So perhaps there were villains in the piece. But to what extent was Garland complicit in her own destruction? We can’t blame her for being an extroverted 2-year-old who grinned and piped her way into the Gumm Sisters’ vaudeville act–and immediately became its star; she couldn’t help having her talent, and the need to express it. But although she repeatedly said that she longed for an ordinary small-town life, few people have stardom thrust upon them. And though she had many friends and mentors, and a number of men cared about her and tried to care for her, she became one of those people, all vulnerability and pathos, whom others rush to help but who can’t be helped. When she was in the grip of her demons, the passive aggression turned to active and fierce aggression. As her health deteriorated, her grasp of reality grew increasingly uncertain: Two years before her death she blithely stated, “Isn’t it remarkable that with all the horror, with all that I’ve been through, I never drifted into booze or pills?” Garland loved to play games, and her humor was not always kind.
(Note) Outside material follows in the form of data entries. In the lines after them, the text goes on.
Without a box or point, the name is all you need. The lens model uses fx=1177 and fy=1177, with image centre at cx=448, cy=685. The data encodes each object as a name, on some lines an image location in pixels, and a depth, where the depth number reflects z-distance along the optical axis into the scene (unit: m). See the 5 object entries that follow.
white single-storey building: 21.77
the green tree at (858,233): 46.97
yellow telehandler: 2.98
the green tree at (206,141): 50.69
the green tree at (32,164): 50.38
She was never pretentious, though, and that’s more than you can say for Mr. Clarke. Tyrone Power’s charm was “so exundant that few could withstand it”; Judy’s voice “ripened into the rutilant maturity of midsummer.” And how about this: As Judy’s audience at the Palace left the theater, “they displayed not merely smiles of happiness” but “the ecstasy of deliverance. They had not attended a concert; they had participated in an incantation, a rite more ancient than the pyramids themselves. Her altar may have been a stage on Times Square, with the subway rumbling underneath and taxis honking outside, but Judy had more than a little in common with those shamans of old Nile, chanting their cures in the crouching shadow of the newborn sphinx.” As the young Judy might have put it, “Golly!”
Despite the literary excesses and prurient flashes, there are reasons to read Get Happy if you care about Garland. Gerold Frank had access to all the prime sources (including Garland herself), but writers back in 1975 had to be discreet. Both Mr. Finch and Mr. Shipman are more knowledgeable about Hollywood and about singing than Mr. Clarke, and Mr. Finch is particularly useful as a corrective to Garland’s self-mythologizing–he’s an admiring skeptic–but his treatment of the later years is thin. Mr. Shipman is judicious and frank without being salacious, though he’s sometimes a little distanced. Mr. Clarke goes further than his predecessors in illuminating the darker corners of Garland’s life, and if at times he accepts Garland’s self-dramatizing testimony too uncritically, his account can be gripping. Most important, he made me feel yet again the tragedy of this wonderfully gifted girl who brought happiness into so many lives while leading such an unhappy life herself.